The burial service was for a man of 87, leaving behind a wife with whom he had shared close to 3/4 of his years on Earth. As I pass 50 in age and come up on 20 in marriage, these partings become more acutely emotional to be around. If we really love a spouse in the way God laid it out, "two becoming one," then "advanced age" or "circle of life" or any other clinical or platitudinous explanation doesn't do justice to this brutal amputation, one that the "survivor" doesn't always survive for very long.
The departed was a WWII vet, one of the many we are laying to rest every day. It is harder and harder to get full military honors at their gravesides, because the Vietnam vets tended to lay low from an ambivalent public and didn't replenish the ranks of the VFW and American Legion. So the very folks who are dying now are the members of the organizations that normally render honors.
Thankfully, the gent we buried on Saturday was blessed with full honors. A team showed up to advance the Colors, fold and present the U.S. Flag to his widow, fire a rifle salute and play taps (more and more played by a "chip" inserted in a bugle, with simulated blowing by a human).
It wasn't physically easy for some of these senior vets, clearly WWII generation themselves. They trailed heavy old Garand M1 rifles, the Infantry staple that shot down the Thousand Year Reich and the Rising Sun. With effort, they fired three volleys.
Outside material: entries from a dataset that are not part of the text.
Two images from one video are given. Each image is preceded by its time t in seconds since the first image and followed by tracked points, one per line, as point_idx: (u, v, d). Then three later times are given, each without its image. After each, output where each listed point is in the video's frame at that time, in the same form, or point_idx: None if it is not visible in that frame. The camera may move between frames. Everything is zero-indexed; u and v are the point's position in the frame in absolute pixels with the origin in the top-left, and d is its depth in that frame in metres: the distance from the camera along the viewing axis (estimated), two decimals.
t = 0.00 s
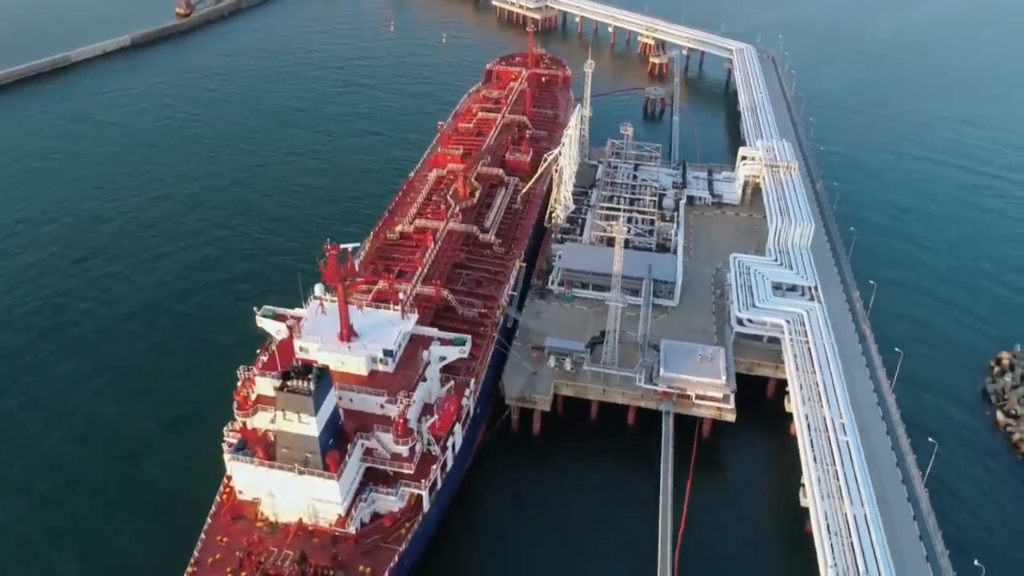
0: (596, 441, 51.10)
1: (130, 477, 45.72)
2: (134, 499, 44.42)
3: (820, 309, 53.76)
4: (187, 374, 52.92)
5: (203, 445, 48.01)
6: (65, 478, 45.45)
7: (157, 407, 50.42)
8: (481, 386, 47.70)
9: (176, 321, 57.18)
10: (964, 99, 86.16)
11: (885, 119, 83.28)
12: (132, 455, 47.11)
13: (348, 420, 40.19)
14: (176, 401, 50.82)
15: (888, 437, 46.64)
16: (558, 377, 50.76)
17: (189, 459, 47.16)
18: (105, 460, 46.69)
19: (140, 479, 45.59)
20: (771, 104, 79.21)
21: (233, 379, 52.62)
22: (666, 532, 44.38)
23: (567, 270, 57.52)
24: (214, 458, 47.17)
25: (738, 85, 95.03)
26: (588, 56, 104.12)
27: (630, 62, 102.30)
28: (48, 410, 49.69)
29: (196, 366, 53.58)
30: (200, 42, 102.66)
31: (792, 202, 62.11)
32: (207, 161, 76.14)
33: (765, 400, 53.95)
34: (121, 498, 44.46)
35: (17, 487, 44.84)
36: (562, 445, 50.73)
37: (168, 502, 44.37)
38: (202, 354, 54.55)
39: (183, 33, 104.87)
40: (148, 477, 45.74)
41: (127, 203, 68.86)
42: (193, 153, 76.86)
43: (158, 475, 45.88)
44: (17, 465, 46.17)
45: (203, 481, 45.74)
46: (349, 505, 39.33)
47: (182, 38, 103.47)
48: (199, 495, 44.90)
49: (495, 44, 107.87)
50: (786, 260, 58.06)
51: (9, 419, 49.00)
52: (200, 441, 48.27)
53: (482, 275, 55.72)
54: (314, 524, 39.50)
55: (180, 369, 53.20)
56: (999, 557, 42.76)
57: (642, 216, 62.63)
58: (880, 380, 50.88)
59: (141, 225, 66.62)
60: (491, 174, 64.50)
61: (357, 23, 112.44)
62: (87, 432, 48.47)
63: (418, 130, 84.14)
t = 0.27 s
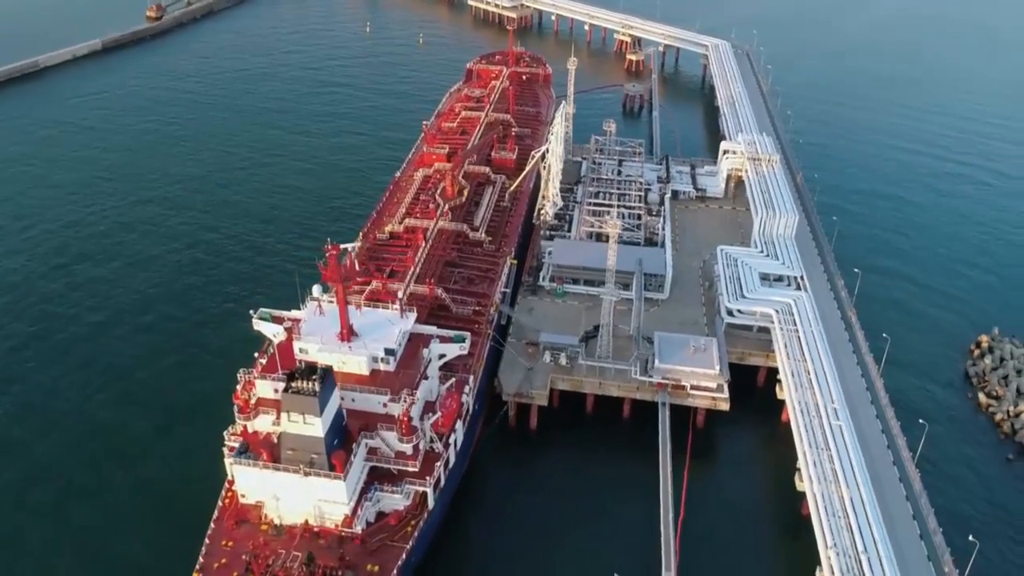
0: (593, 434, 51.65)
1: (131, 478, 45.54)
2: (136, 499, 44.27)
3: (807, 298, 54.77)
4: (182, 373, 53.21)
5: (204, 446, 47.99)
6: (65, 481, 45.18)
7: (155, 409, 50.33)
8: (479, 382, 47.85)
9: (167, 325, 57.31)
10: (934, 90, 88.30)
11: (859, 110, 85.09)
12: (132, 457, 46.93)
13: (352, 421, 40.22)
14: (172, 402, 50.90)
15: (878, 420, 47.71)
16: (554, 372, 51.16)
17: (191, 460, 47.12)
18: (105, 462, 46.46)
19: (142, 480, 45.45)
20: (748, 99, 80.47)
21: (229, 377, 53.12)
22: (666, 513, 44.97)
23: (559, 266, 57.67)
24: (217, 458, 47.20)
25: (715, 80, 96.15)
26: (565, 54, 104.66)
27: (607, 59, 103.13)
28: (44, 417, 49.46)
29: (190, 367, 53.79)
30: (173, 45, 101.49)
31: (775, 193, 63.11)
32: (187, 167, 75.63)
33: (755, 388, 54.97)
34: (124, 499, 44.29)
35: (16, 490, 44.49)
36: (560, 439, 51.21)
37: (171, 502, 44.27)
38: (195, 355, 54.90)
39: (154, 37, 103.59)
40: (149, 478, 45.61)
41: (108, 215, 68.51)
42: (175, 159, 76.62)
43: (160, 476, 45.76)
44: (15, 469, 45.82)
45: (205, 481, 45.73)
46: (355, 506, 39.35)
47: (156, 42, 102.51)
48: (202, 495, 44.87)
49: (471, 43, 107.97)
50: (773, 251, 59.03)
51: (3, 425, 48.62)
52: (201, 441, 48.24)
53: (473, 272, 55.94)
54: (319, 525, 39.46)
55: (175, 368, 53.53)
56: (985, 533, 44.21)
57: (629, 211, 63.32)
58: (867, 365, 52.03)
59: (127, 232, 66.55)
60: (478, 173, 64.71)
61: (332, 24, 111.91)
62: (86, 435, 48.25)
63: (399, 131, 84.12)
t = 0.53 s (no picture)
0: (589, 427, 52.23)
1: (131, 481, 45.78)
2: (137, 502, 44.52)
3: (794, 287, 55.82)
4: (176, 375, 53.42)
5: (203, 448, 48.26)
6: (63, 486, 45.26)
7: (151, 412, 50.44)
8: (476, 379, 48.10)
9: (157, 329, 57.16)
10: (905, 83, 90.51)
11: (833, 103, 86.87)
12: (131, 460, 47.13)
13: (354, 421, 40.28)
14: (168, 405, 51.09)
15: (868, 404, 48.79)
16: (550, 367, 51.63)
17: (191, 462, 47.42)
18: (104, 467, 46.59)
19: (141, 482, 45.69)
20: (726, 93, 81.66)
21: (224, 378, 53.46)
22: (666, 488, 45.37)
23: (550, 262, 58.37)
24: (217, 459, 47.50)
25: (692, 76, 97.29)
26: (543, 52, 105.16)
27: (584, 57, 103.89)
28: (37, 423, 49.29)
29: (184, 370, 53.97)
30: (145, 48, 100.28)
31: (759, 184, 64.19)
32: (167, 172, 74.95)
33: (745, 378, 55.97)
34: (124, 502, 44.54)
35: (14, 495, 44.47)
36: (556, 433, 51.71)
37: (172, 504, 44.55)
38: (188, 357, 55.00)
39: (125, 41, 102.25)
40: (149, 481, 45.85)
41: (89, 220, 67.62)
42: (156, 164, 76.13)
43: (160, 478, 46.02)
44: (12, 474, 45.81)
45: (206, 482, 46.03)
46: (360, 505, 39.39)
47: (128, 45, 101.18)
48: (203, 496, 45.19)
49: (448, 42, 108.08)
50: (758, 241, 60.08)
51: None
52: (200, 444, 48.54)
53: (465, 270, 56.18)
54: (325, 526, 39.38)
55: (169, 370, 53.76)
56: (970, 509, 46.14)
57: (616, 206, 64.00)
58: (854, 350, 53.21)
59: (109, 236, 66.05)
60: (465, 171, 64.98)
61: (307, 26, 111.41)
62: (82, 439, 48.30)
63: (381, 132, 84.18)
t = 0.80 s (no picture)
0: (586, 420, 52.73)
1: (130, 482, 45.54)
2: (137, 502, 44.32)
3: (782, 277, 56.72)
4: (169, 377, 53.09)
5: (201, 448, 48.07)
6: (60, 489, 44.89)
7: (145, 415, 50.07)
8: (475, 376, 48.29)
9: (146, 332, 56.76)
10: (877, 75, 92.49)
11: (809, 96, 88.50)
12: (128, 462, 46.85)
13: (358, 420, 40.28)
14: (162, 408, 50.73)
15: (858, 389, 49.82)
16: (546, 362, 51.99)
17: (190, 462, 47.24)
18: (101, 469, 46.31)
19: (140, 483, 45.47)
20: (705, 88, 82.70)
21: (218, 379, 53.21)
22: (666, 477, 46.05)
23: (541, 259, 58.66)
24: (216, 458, 47.33)
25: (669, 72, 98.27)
26: (521, 51, 105.51)
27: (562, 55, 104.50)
28: (29, 428, 48.77)
29: (176, 371, 53.61)
30: (117, 53, 98.99)
31: (743, 177, 65.18)
32: (148, 177, 74.14)
33: (737, 367, 56.90)
34: (123, 504, 44.27)
35: (11, 499, 44.05)
36: (554, 427, 52.15)
37: (173, 502, 44.47)
38: (180, 358, 54.69)
39: (97, 45, 100.78)
40: (148, 482, 45.59)
41: (70, 227, 66.67)
42: (136, 168, 75.32)
43: (159, 478, 45.87)
44: (7, 478, 45.37)
45: (206, 482, 45.87)
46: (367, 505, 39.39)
47: (100, 50, 99.74)
48: (204, 496, 45.04)
49: (425, 43, 108.01)
50: (745, 233, 61.03)
51: None
52: (198, 444, 48.35)
53: (458, 268, 56.27)
54: (332, 526, 39.23)
55: (161, 372, 53.47)
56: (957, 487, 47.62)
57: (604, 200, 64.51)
58: (842, 337, 54.27)
59: (92, 241, 65.42)
60: (453, 170, 65.11)
61: (282, 28, 110.66)
62: (78, 442, 47.94)
63: (363, 133, 83.94)
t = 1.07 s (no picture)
0: (582, 414, 53.30)
1: (128, 484, 45.41)
2: (136, 504, 44.19)
3: (768, 267, 57.58)
4: (161, 380, 52.82)
5: (198, 449, 47.97)
6: (57, 493, 44.68)
7: (140, 418, 49.89)
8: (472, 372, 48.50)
9: (135, 335, 56.34)
10: (849, 68, 94.33)
11: (784, 89, 90.05)
12: (125, 464, 46.73)
13: (362, 419, 40.38)
14: (156, 411, 50.55)
15: (847, 374, 50.77)
16: (541, 357, 52.40)
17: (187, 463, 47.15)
18: (98, 472, 46.12)
19: (139, 485, 45.32)
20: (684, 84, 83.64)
21: (211, 381, 53.05)
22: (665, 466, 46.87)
23: (531, 255, 59.00)
24: (214, 458, 47.26)
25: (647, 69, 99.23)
26: (498, 50, 105.75)
27: (539, 53, 104.92)
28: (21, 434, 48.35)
29: (168, 374, 53.36)
30: (89, 58, 97.52)
31: (726, 171, 66.16)
32: (127, 182, 73.25)
33: (727, 357, 57.85)
34: (121, 505, 44.18)
35: (8, 504, 43.81)
36: (551, 421, 52.66)
37: (174, 500, 44.52)
38: (171, 362, 54.40)
39: (67, 50, 99.18)
40: (146, 483, 45.47)
41: (50, 233, 65.69)
42: (114, 173, 74.42)
43: (159, 477, 45.85)
44: (2, 484, 45.09)
45: (205, 482, 45.80)
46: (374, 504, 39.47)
47: (71, 55, 98.15)
48: (203, 495, 44.98)
49: (402, 43, 107.75)
50: (730, 226, 61.96)
51: None
52: (195, 445, 48.26)
53: (449, 266, 56.41)
54: (338, 526, 39.26)
55: (153, 375, 53.25)
56: (943, 466, 49.11)
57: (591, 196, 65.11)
58: (829, 325, 55.18)
59: (74, 245, 64.63)
60: (440, 169, 65.32)
61: (256, 30, 109.75)
62: (72, 447, 47.68)
63: (344, 134, 83.65)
The M1s made a percussive "Boom," very much a bass to the tenor "Snap" of the contemporary M16s used at most ceremonies today.
The military presence helped me draw more from the Bible reading at the grave, For we know that if the earthly tent we live in is destroyed, we have a building from God, a house not made with hands, eternal in the heavens. Here were men who had lived in tents, in impermanent things that gave them some comfort for a little while.
For a little while, as things go, the Lutheran Church was the center of a web of life, as communities grew with the crops that God-fearing people wrestled from the land and the weather. Now, the church is out on the horizon, the road to it closes when it snows, and the cemetery is more abundant with memories and stories beyond our knowing.
For a little while, as things go, the farms bordering the cemetery gave sustenance. Now, the old rusty tools are at the auctioneer's, the school buses grind along other roads, and nature reclaims the land for its own abundance with an ease we can't imitate.
For a little while, as things go, a man grew up, farmed, fought a war, became one with a woman, raised generations (both horses and humans), danced and made people laugh. Now, his material remains rest in the ground, those who shared his life weather a season without his presence, and God welcomes a soul to something more abundant than words can tell.
That's some of what these Northern Plains said to me on Saturday.